[Extracted page text data]
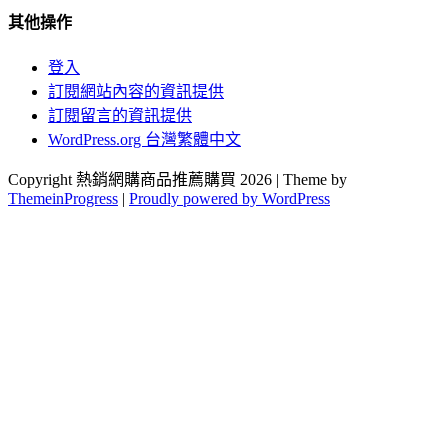
其他操作
登入
訂閱網站內容的資訊提供
訂閱留言的資訊提供
WordPress.org 台灣繁體中文
Copyright 熱銷網購商品推薦購買 2026 | Theme by
ThemeinProgress
|
Proudly powered by WordPress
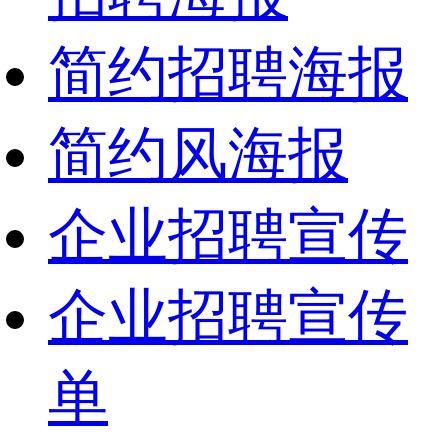
简约招聘海报
简约风海报
企业招聘宣传
企业招聘宣传
单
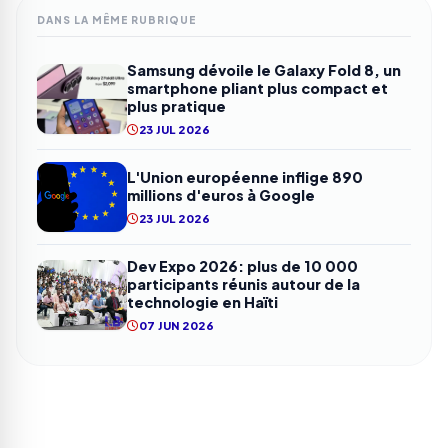
DANS LA MÊME RUBRIQUE
Samsung dévoile le Galaxy Fold 8, un
smartphone pliant plus compact et
plus pratique
23 JUL 2026
L'Union européenne inflige 890
millions d'euros à Google
23 JUL 2026
Dev Expo 2026: plus de 10 000
participants réunis autour de la
technologie en Haïti
07 JUN 2026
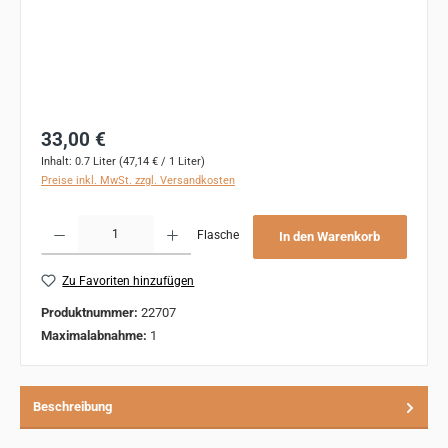
Regulärer Preis:
33,00 €
Inhalt:
0.7 Liter
(47,14 € / 1 Liter)
Preise inkl. MwSt. zzgl. Versandkosten
Produkt Anzahl: Gib den gewünschten Wert ein oder benutze die Schaltflächen um 
Flasche
In den Warenkorb
Zu Favoriten hinzufügen
Produktnummer:
22707
Maximalabnahme:
1
Beschreibung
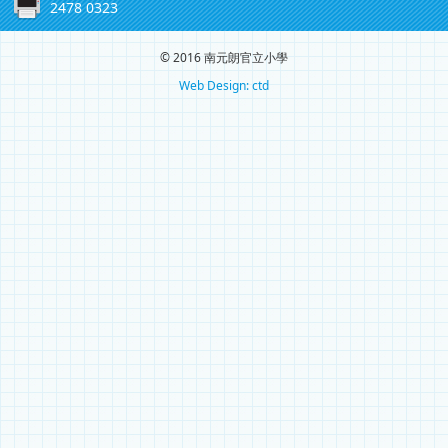
2478 0323
© 2016 南元朗官立小學
Web Design: ctd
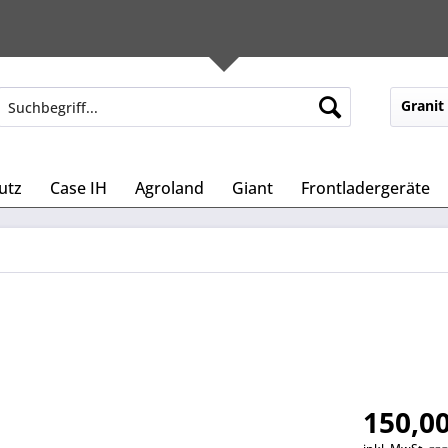
Granit
utz
Case IH
Agroland
Giant
Frontladergeräte
150,00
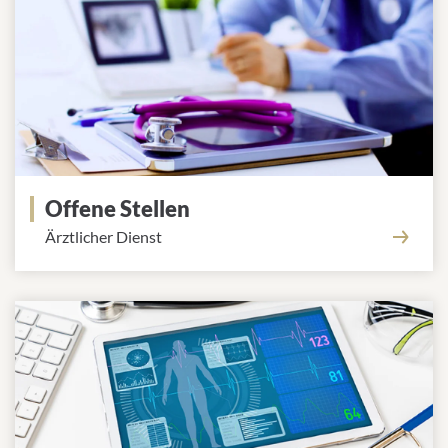
Offene Stellen
Ärztlicher Dienst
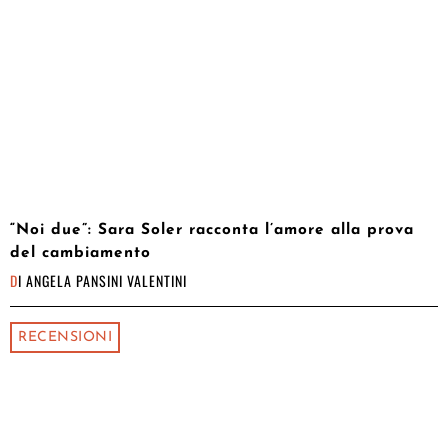
“Noi due”: Sara Soler racconta l’amore alla prova
del cambiamento
DI
ANGELA PANSINI VALENTINI
RECENSIONI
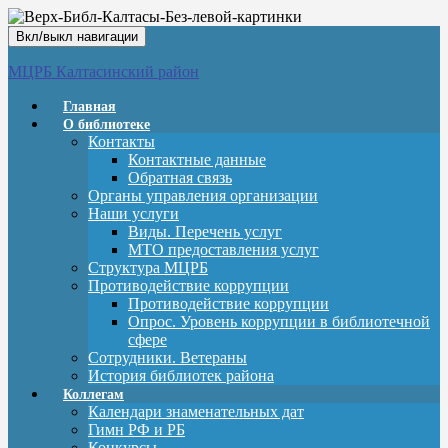
Вкл/выкл навигации
МЦРБ Калтасинский район
Главная
О библиотеке
Контакты
Контактные данные
Обратная связь
Органы управления организации
Наши услуги
Виды. Перечень услуг
МТО предоставления услуг
Структура МЦРБ
Противодействие коррупции
Противодействие коррупции
Опрос. Уровень коррупции в библиотечной
сфере
Сотрудники. Ветераны
История библиотек района
Коллегам
Календари знаменательных дат
Гимн РФ и РБ
Конкурсы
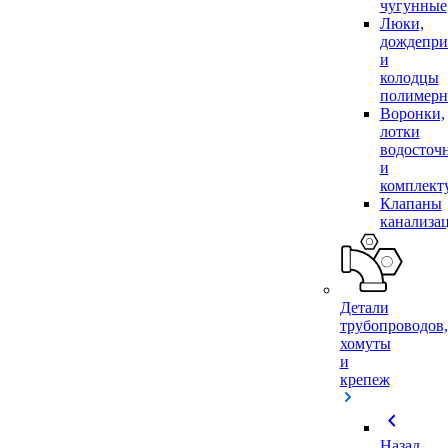
чугунные
Люки,
дождепр
и
колодцы
полимер
Воронки,
лотки
водосточ
и
комплек
Клапаны
канализа
Детали
трубопроводов,
хомуты
и
крепеж
chevron_left
Назад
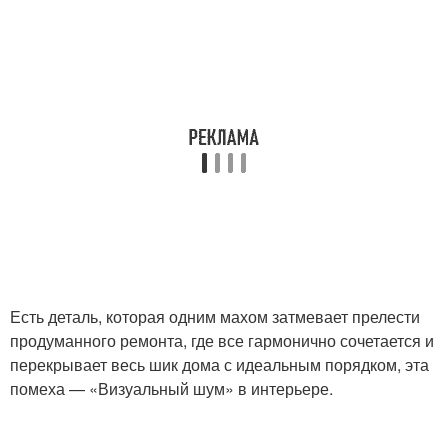
Есть деталь, которая одним махом затмевает прелести
продуманного ремонта, где все гармонично сочетается и
перекрывает весь шик дома с идеальным порядком, эта
помеха — «Визуальный шум» в интерьере.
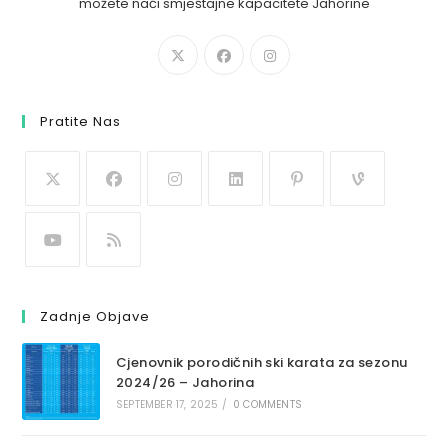
možete naći smještajne kapacitete Jahorine
Pratite Nas
Zadnje Objave
Cjenovnik porodičnih ski karata za sezonu
2024/26 – Jahorina
SEPTEMBER 17, 2025
/
0 COMMENTS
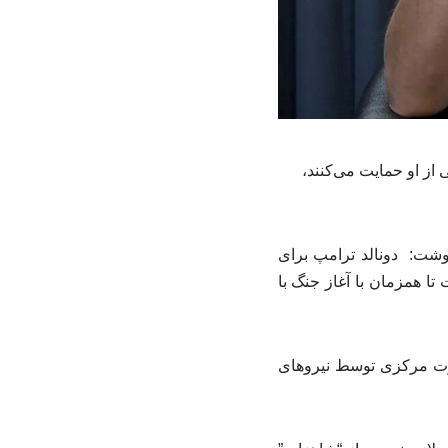
 از او حمایت می‌کنند،
وشت: دونالد ترامپ برای
ا همزمان با آغاز جنگ با
قدرت مرکزی توسط نیروهای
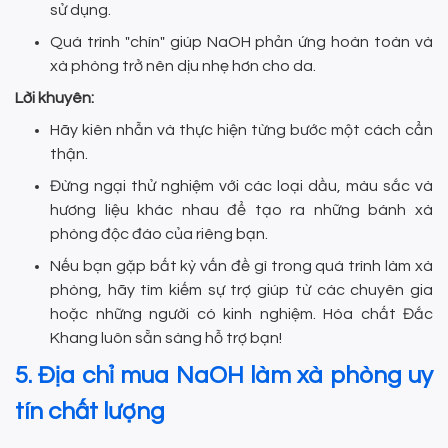
sử dụng.
Quá trình "chín" giúp NaOH phản ứng hoàn toàn và
xà phòng trở nên dịu nhẹ hơn cho da.
Lời khuyên:
Hãy kiên nhẫn và thực hiện từng bước một cách cẩn
thận.
Đừng ngại thử nghiệm với các loại dầu, màu sắc và
hương liệu khác nhau để tạo ra những bánh xà
phòng độc đáo của riêng bạn.
Nếu bạn gặp bất kỳ vấn đề gì trong quá trình làm xà
phòng, hãy tìm kiếm sự trợ giúp từ các chuyên gia
hoặc những người có kinh nghiệm. Hóa chất Đắc
Khang luôn sẵn sàng hỗ trợ bạn!
5. Địa chỉ mua NaOH làm xà phòng uy
tín chất lượng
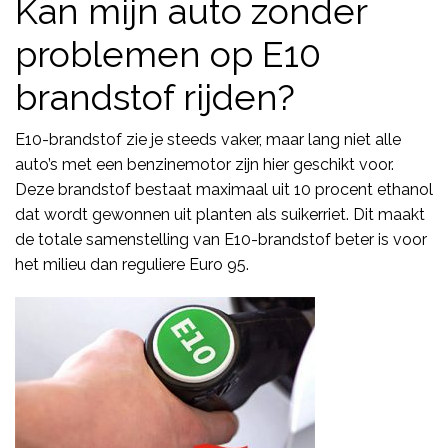
Kan mijn auto zonder
problemen op E10
brandstof rijden?
E10-brandstof zie je steeds vaker, maar lang niet alle
auto’s met een benzinemotor zijn hier geschikt voor.
Deze brandstof bestaat maximaal uit 10 procent ethanol
dat wordt gewonnen uit planten als suikerriet. Dit maakt
de totale samenstelling van E10-brandstof beter is voor
het milieu dan reguliere Euro 95.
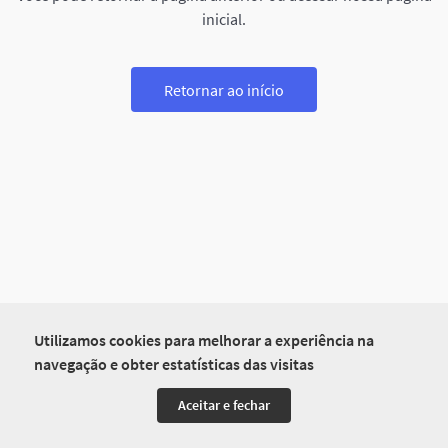
inicial.
Retornar ao início
Utilizamos cookies para melhorar a experiência na
navegação e obter estatísticas das visitas
Aceitar e fechar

### [JOB]
Using the records above, determine how many lines hold the word "WordPress", and answer with that figure only.

### [SOLVED PROBLEM]
2